■ REQUIREMENT
Write out every line of the material as it stands, apart from the pictures.

═══

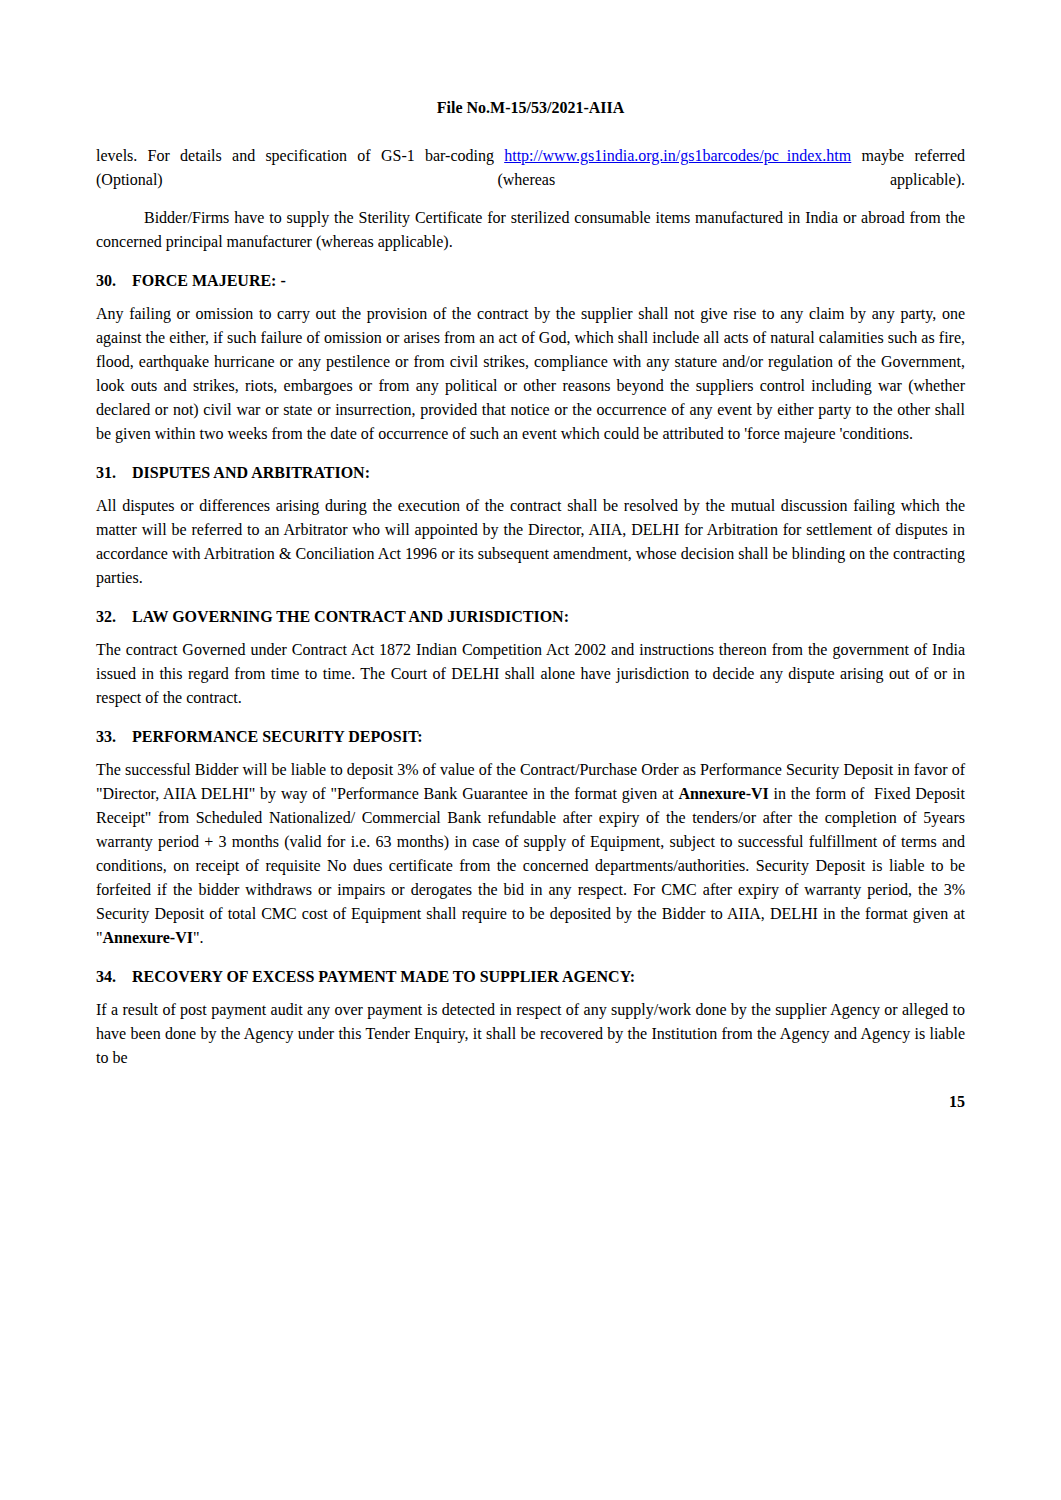File No.M-15/53/2021-AIIA
levels. For details and specification of GS-1 bar-coding http://www.gs1india.org.in/gs1barcodes/pc_index.htm maybe referred (Optional) (whereas applicable).
Bidder/Firms have to supply the Sterility Certificate for sterilized consumable items manufactured in India or abroad from the concerned principal manufacturer (whereas applicable).
30. FORCE MAJEURE: -
Any failing or omission to carry out the provision of the contract by the supplier shall not give rise to any claim by any party, one against the either, if such failure of omission or arises from an act of God, which shall include all acts of natural calamities such as fire, flood, earthquake hurricane or any pestilence or from civil strikes, compliance with any stature and/or regulation of the Government, look outs and strikes, riots, embargoes or from any political or other reasons beyond the suppliers control including war (whether declared or not) civil war or state or insurrection, provided that notice or the occurrence of any event by either party to the other shall be given within two weeks from the date of occurrence of such an event which could be attributed to 'force majeure 'conditions.
31. DISPUTES AND ARBITRATION:
All disputes or differences arising during the execution of the contract shall be resolved by the mutual discussion failing which the matter will be referred to an Arbitrator who will appointed by the Director, AIIA, DELHI for Arbitration for settlement of disputes in accordance with Arbitration & Conciliation Act 1996 or its subsequent amendment, whose decision shall be blinding on the contracting parties.
32. LAW GOVERNING THE CONTRACT AND JURISDICTION:
The contract Governed under Contract Act 1872 Indian Competition Act 2002 and instructions thereon from the government of India issued in this regard from time to time. The Court of DELHI shall alone have jurisdiction to decide any dispute arising out of or in respect of the contract.
33. PERFORMANCE SECURITY DEPOSIT:
The successful Bidder will be liable to deposit 3% of value of the Contract/Purchase Order as Performance Security Deposit in favor of "Director, AIIA DELHI" by way of "Performance Bank Guarantee in the format given at Annexure-VI in the form of Fixed Deposit Receipt" from Scheduled Nationalized/ Commercial Bank refundable after expiry of the tenders/or after the completion of 5years warranty period + 3 months (valid for i.e. 63 months) in case of supply of Equipment, subject to successful fulfillment of terms and conditions, on receipt of requisite No dues certificate from the concerned departments/authorities. Security Deposit is liable to be forfeited if the bidder withdraws or impairs or derogates the bid in any respect. For CMC after expiry of warranty period, the 3% Security Deposit of total CMC cost of Equipment shall require to be deposited by the Bidder to AIIA, DELHI in the format given at "Annexure-VI".
34. RECOVERY OF EXCESS PAYMENT MADE TO SUPPLIER AGENCY:
If a result of post payment audit any over payment is detected in respect of any supply/work done by the supplier Agency or alleged to have been done by the Agency under this Tender Enquiry, it shall be recovered by the Institution from the Agency and Agency is liable to be
15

═══

■ YOUR SOLUTION
File No.M-15/53/2021-AIIA
levels. For details and specification of GS-1 bar-coding http://www.gs1india.org.in/gs1barcodes/pc_index.htm maybe referred (Optional) (whereas applicable).
Bidder/Firms have to supply the Sterility Certificate for sterilized consumable items manufactured in India or abroad from the concerned principal manufacturer (whereas applicable).
30. FORCE MAJEURE: -
Any failing or omission to carry out the provision of the contract by the supplier shall not give rise to any claim by any party, one against the either, if such failure of omission or arises from an act of God, which shall include all acts of natural calamities such as fire, flood, earthquake hurricane or any pestilence or from civil strikes, compliance with any stature and/or regulation of the Government, look outs and strikes, riots, embargoes or from any political or other reasons beyond the suppliers control including war (whether declared or not) civil war or state or insurrection, provided that notice or the occurrence of any event by either party to the other shall be given within two weeks from the date of occurrence of such an event which could be attributed to 'force majeure 'conditions.
31. DISPUTES AND ARBITRATION:
All disputes or differences arising during the execution of the contract shall be resolved by the mutual discussion failing which the matter will be referred to an Arbitrator who will appointed by the Director, AIIA, DELHI for Arbitration for settlement of disputes in accordance with Arbitration & Conciliation Act 1996 or its subsequent amendment, whose decision shall be blinding on the contracting parties.
32. LAW GOVERNING THE CONTRACT AND JURISDICTION:
The contract Governed under Contract Act 1872 Indian Competition Act 2002 and instructions thereon from the government of India issued in this regard from time to time. The Court of DELHI shall alone have jurisdiction to decide any dispute arising out of or in respect of the contract.
33. PERFORMANCE SECURITY DEPOSIT:
The successful Bidder will be liable to deposit 3% of value of the Contract/Purchase Order as Performance Security Deposit in favor of "Director, AIIA DELHI" by way of "Performance Bank Guarantee in the format given at Annexure-VI in the form of Fixed Deposit Receipt" from Scheduled Nationalized/ Commercial Bank refundable after expiry of the tenders/or after the completion of 5years warranty period + 3 months (valid for i.e. 63 months) in case of supply of Equipment, subject to successful fulfillment of terms and conditions, on receipt of requisite No dues certificate from the concerned departments/authorities. Security Deposit is liable to be forfeited if the bidder withdraws or impairs or derogates the bid in any respect. For CMC after expiry of warranty period, the 3% Security Deposit of total CMC cost of Equipment shall require to be deposited by the Bidder to AIIA, DELHI in the format given at "Annexure-VI".
34. RECOVERY OF EXCESS PAYMENT MADE TO SUPPLIER AGENCY:
If a result of post payment audit any over payment is detected in respect of any supply/work done by the supplier Agency or alleged to have been done by the Agency under this Tender Enquiry, it shall be recovered by the Institution from the Agency and Agency is liable to be
15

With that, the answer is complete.